## YOUR TASKS
#1 Print, word for word, the passage of the commentary on Kamala Harris running from "But it comes" up to and including "to speak of.".
#2 Render this sentence from the commentary on Kamala Harris in Spanish: "Trump never wanted Biden to step aside."

## EXTRACTED TEXT
============

Harris has been a lacklustre, often embarrassing Vice President, who rambles in meaningless word salads, laughs annoyingly at the most inappropriate moments and has no achievements to speak of, writes Andrew Neil
President Biden had spent a miserable weekend at his house in Rehoboth Beach in his home state of Delaware, 100 miles from the White House, self-isolating with Covid
Biden's endorsement of his VP is designed to avert a bloodbath in the Windy City. He hopes it will dissuade presidential hopefuls such as governors Gavin Newsom (California), Josh Shapiro (Pennsylvania) and Gretchen Whitmer (Michigan) from throwing their hats into the Democratic ring, turning Chicago into a coronation for Harris rather than a contest.
Even before Biden withdrew, Team Harris was already spreading the word that the crown is hers by rights, no contest. That it would be inconceivable for the Democrats — the Democrats! — to pass over a black woman who is already Vice President for a white man (or even a white woman).
As one prominent black Democratic activist put it indelicately but bluntly: 'How the f*** are you going to put all these white people ahead of Kamala?'
For a party in which identity politics has become the dominant political ideology, this argument will resonate. Leading black and Hispanic Democrats on Capitol Hill are already making it. The party's Left-wing culture warriors are echoing it.
American news networks, which lean overwhelmingly Democratic, were awash all weekend with Harris boosters even before Biden withdrew, many new to the cause, extolling her alleged virtues — and describing the calumny that would befall those who think otherwise.
This is likely to cause other contenders to think hard. Why risk the wrath of the party's core activists when Trump looks hard to beat anyway? The Clintons (Bill and Hillary) were also quick to endorse Harris. Her nomination looks unstoppable, at least as matters currently stand.
But it comes at a price. It means that the Democratic obsession with identity has trumped all other considerations — that the party's nomination should now fall to someone on the basis of gender and race rather than merit and ability. But then it was on the basis of gender and race that Biden chose Harris to be his running mate in the first place.
Team Harris insist that their woman, a generational change to break the gerontocracy that has dominated US politics for too long, will give Trump a run for his money in a way Biden couldn't.
Perhaps. But Harris has been a lacklustre, often embarrassing Vice President, who rambles in meaningless word salads, laughs annoyingly at the most inappropriate moments and has no achievements to speak of.
It was only a few months ago that Biden's people complained she was a drag on the ticket and mulled her removal (they concluded they couldn't). So take what they say now about her with a large bucket of salt.
The risk is that, in her own way, she will be just as big a liability as Biden when the campaign starts for real in early September. Yes, she polls better than Biden when ranged against Trump but not by much — and every credible Democratic alternative to Biden polls better than him. Some poll better than Harris. And that's before the Republicans unleash their arsenal of anti-Harris propaganda.
At the weekend the GOP gave us a taste of things to come — a devastating TV commercial dominated by 'Cackling Kamala' and focusing on her inability to do anything about one of the biggest issues in the election: the chaos on America's border with Mexico, across which ten million illegal immigrants have poured in recent years, an issue she was tasked by Biden to resolve.
When asked on TV why, at the time, she hadn't even visited the border she replied: 'I haven't been to Europe either.'
Trump never wanted Biden to step aside. He's always regarded him as the easiest to beat. He even called off the Republican dogs of war when they were planning to impeach him. He feared a fresh face from a younger generation. Bar one: Harris. He thinks she'll be even easier to beat than Biden.
The Democrats are happy Biden is gone. But they are nowhere near as happy as The Donald.

============

Stored items
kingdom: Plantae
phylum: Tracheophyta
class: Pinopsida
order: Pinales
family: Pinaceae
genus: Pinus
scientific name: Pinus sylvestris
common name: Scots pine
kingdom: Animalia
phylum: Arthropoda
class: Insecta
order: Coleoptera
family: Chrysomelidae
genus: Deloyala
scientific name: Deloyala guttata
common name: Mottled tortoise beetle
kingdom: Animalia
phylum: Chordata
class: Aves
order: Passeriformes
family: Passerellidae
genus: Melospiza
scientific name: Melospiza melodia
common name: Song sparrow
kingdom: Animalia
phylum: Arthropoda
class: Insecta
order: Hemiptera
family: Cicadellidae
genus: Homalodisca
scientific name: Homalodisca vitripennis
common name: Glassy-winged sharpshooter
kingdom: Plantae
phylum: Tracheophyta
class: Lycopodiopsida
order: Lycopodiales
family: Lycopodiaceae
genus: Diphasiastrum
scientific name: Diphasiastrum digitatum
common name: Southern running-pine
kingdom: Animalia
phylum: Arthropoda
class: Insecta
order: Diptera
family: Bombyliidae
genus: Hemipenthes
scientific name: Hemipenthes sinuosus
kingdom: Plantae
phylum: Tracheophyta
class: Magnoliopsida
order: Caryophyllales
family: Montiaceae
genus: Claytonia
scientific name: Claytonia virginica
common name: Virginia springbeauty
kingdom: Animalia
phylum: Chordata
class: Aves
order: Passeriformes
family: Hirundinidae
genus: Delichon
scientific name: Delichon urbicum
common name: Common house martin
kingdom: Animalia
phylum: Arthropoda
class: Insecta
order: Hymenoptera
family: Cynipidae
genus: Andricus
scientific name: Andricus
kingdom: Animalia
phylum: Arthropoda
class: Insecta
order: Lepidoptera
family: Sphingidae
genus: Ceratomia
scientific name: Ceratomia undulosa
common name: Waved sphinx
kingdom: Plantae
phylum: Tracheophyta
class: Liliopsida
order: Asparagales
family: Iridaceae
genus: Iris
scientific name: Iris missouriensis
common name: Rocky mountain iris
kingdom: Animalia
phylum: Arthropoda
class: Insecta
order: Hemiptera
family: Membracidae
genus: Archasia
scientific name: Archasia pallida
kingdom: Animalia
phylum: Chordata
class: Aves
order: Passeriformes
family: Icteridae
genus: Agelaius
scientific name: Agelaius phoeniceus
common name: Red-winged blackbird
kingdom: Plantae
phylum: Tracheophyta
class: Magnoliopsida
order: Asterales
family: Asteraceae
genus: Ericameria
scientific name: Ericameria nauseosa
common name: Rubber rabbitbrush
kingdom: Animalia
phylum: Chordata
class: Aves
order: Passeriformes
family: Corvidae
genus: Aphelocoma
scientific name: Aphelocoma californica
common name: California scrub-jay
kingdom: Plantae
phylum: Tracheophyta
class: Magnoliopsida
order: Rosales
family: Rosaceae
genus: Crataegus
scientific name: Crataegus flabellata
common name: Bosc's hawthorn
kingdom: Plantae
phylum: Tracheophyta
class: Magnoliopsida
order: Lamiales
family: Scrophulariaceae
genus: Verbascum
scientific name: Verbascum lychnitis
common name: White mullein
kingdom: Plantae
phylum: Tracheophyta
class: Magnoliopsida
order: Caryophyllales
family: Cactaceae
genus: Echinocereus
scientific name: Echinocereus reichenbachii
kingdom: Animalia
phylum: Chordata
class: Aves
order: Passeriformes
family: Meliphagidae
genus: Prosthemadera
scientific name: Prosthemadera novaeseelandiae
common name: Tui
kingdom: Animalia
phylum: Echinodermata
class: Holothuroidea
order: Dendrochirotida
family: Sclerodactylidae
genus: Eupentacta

============

## RESPONSES PER TASK
#1
But it comes at a price. It means that the Democratic obsession with identity has trumped all other considerations — that the party's nomination should now fall to someone on the basis of gender and race rather than merit and ability. But then it was on the basis of gender and race that Biden chose Harris to be his running mate in the first place.
Team Harris insist that their woman, a generational change to break the gerontocracy that has dominated US politics for too long, will give Trump a run for his money in a way Biden couldn't.
Perhaps. But Harris has been a lacklustre, often embarrassing Vice President, who rambles in meaningless word salads, laughs annoyingly at the most inappropriate moments and has no achievements to speak of.

#2 Trump nunca quiso que Biden se hiciera a un lado.